CineMama adds, "A side note: I enjoy the 'before/after/instead of' format because instead of focusing negative energy on just tearing a film apart or writing a 'review' that solely compares a movie to other movies, I focus on the parts that most resonate with me and build upon that by lifting up other films."
Regarding Scarface, then, CineMama writes:
In WW84, the lead villain, Max Lord (Pedro Pascal) trades his physical well-being to a “Dreamstone” for the ability to grant wishes. He announces to Wonder Woman at one point in his wish-fulfilling frenzy, “The world belongs to me!” which reminded me of the words that encourage and eventually taunt Tony Montana (Al Pacino) in Scarface: The world is yours.A Cuban refugee working at a restaurant in Miami, Scarface‘s Tony Montana believes that he’s meant for more than his blue-collar existence and gets heavily involved in drug trafficking. He builds an empire of riches, but unsurprisingly, like a Faustian tale, he pays the bloody price for his success. The world is yours, but at what cost?

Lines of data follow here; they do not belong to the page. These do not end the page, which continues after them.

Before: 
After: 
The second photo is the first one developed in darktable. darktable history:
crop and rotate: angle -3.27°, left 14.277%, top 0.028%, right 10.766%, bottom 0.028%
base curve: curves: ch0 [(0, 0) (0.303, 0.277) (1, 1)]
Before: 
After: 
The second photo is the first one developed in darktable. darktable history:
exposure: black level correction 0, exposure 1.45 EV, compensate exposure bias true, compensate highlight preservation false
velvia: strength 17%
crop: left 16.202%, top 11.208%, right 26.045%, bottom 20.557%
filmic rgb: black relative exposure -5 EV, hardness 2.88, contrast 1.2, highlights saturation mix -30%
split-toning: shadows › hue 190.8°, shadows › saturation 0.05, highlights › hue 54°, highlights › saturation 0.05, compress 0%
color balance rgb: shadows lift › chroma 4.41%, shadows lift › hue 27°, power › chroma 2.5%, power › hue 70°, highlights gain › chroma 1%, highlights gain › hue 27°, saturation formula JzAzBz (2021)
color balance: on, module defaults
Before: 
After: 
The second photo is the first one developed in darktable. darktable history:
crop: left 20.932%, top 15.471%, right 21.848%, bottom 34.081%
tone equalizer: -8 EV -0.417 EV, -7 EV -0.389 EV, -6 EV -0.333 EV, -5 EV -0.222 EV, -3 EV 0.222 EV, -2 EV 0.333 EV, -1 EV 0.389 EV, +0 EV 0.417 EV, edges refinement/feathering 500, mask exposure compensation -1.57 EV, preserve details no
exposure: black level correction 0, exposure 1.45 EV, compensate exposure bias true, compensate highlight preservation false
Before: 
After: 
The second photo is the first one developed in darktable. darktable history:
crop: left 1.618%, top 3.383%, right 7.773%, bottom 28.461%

Similarly, Max Lord in WW84, born Maxwell Lorenzano, came from a poor background and wanted an immensely better life for himself and his son. Though he finds power through the Dreamstone, the abilities bequeathed to him cause massive chaos both personally and on a wider scale. Lord’s physical health deteriorates and the world descends into madness as he instructs anyone who will listen: “You can have it all; you just have to want it!”